● SELECTED EXTRACT

──────────

Analysis of Hawk/dove multiple risk attitudes with adjustment¶

Analysis of parameter correlation with population risk attitudes.

In [40]:
import pandas as pd
import glob

df = pd.read_csv("../../data/hawkdovemulti/job_task_2024-02-07T064022_648635_model.csv")
In [41]:
df.head()
Out[41]:
RunId iteration Step grid_size risk_adjustment play_neighborhood observed_neighborhood adjust_neighborhood hawk_odds adjust_every ... total_r0 total_r1 total_r2 total_r3 total_r4 total_r5 total_r6 total_r7 total_r8 total_r9
0 6 0 31 10 adopt 8 8 8 0.5 2 ... 0 7 6 10 17 10 14 10 18 8
1 8 0 53 10 adopt 8 8 8 0.5 2 ... 35 9 6 2 0 0 0 6 15 27
2 7 0 65 10 adopt 8 8 8 0.5 2 ... 0 8 31 4 19 7 31 0 0 0
3 4 0 60 10 adopt 8 8 8 0.5 2 ... 10 15 24 15 12 9 9 2 1 3
4 12 0 61 10 adopt 8 8 8 0.5 10 ... 2 7 7 37 11 16 13 5 2 0

5 rows × 28 columns

In [42]:
df.columns
Out[42]:
Index(['RunId', 'iteration', 'Step', 'grid_size', 'risk_adjustment',
       'play_neighborhood', 'observed_neighborhood', 'adjust_neighborhood',
       'hawk_odds', 'adjust_every', 'risk_distribution', 'adjust_payoff',
       'max_agent_points', 'percent_hawk', 'rolling_percent_hawk', 'status',
       'total_agents', 'population_risk_category', 'total_r0', 'total_r1',
       'total_r2', 'total_r3', 'total_r4', 'total_r5', 'total_r6', 'total_r7',
       'total_r8', 'total_r9'],
      dtype='object')

──────────

● ASSIGNED TASK
Continue the hawk/dove risk-attitude notebook past its last output, the printed column names, with the next few code cells and their outputs.

──────────

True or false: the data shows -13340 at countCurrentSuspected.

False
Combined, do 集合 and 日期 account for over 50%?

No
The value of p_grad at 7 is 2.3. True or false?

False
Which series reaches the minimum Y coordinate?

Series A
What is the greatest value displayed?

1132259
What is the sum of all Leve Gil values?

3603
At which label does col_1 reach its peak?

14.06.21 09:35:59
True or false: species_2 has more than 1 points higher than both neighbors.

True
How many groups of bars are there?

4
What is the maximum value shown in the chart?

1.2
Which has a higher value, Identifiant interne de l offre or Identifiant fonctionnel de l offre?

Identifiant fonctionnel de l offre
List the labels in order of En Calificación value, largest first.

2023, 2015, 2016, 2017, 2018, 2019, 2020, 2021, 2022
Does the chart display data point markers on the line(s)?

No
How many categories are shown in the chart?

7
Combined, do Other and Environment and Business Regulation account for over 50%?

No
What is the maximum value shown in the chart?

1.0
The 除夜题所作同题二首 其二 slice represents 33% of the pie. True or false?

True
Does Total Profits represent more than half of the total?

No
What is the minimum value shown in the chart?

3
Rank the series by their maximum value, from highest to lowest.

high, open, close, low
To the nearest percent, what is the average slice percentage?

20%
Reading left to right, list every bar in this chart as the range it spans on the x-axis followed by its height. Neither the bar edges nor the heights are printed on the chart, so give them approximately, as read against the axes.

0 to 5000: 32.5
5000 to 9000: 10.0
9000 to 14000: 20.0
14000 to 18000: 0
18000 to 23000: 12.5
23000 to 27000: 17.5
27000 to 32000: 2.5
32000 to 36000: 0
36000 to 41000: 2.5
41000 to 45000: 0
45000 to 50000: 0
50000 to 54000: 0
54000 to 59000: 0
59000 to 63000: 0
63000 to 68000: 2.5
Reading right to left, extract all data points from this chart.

──────────

● RESULT
In [43]:
# calculate percentages for each risk attitude

for i in range(0, 10):
    df[f'pct_r{i}'] = df.apply(lambda row: row[f'total_r{i}'] / row.total_agents, axis=1)

df.head()
Out[43]:
RunId iteration Step grid_size risk_adjustment play_neighborhood observed_neighborhood adjust_neighborhood hawk_odds adjust_every ... pct_r0 pct_r1 pct_r2 pct_r3 pct_r4 pct_r5 pct_r6 pct_r7 pct_r8 pct_r9
0 6 0 31 10 adopt 8 8 8 0.5 2 ... 0.00 0.07 0.06 0.10 0.17 0.10 0.14 0.10 0.18 0.08
1 8 0 53 10 adopt 8 8 8 0.5 2 ... 0.35 0.09 0.06 0.02 0.00 0.00 0.00 0.06 0.15 0.27
2 7 0 65 10 adopt 8 8 8 0.5 2 ... 0.00 0.08 0.31 0.04 0.19 0.07 0.31 0.00 0.00 0.00
3 4 0 60 10 adopt 8 8 8 0.5 2 ... 0.10 0.15 0.24 0.15 0.12 0.09 0.09 0.02 0.01 0.03
4 12 0 61 10 adopt 8 8 8 0.5 10 ... 0.02 0.07 0.07 0.37 0.11 0.16 0.13 0.05 0.02 0.00

5 rows × 38 columns

In [44]:
# calculate percentages for each risk grouping

#  Risk-inclined (RI) : r = 0, 1, 2
#  Risk-moderate (RM): r = 3, 4, 5, 6
#  Risk-avoidant (RA): r = 7, 8, 9

df['pct_risk_inclined'] = df.apply(lambda row: (row.total_r0 + row.total_r1 + row.total_r2) / row.total_agents, axis=1)
df['pct_risk_moderate'] = df.apply(lambda row: (row.total_r3 + row.total_r4 + row.total_r5 + row.total_r6) / row.total_agents, axis=1)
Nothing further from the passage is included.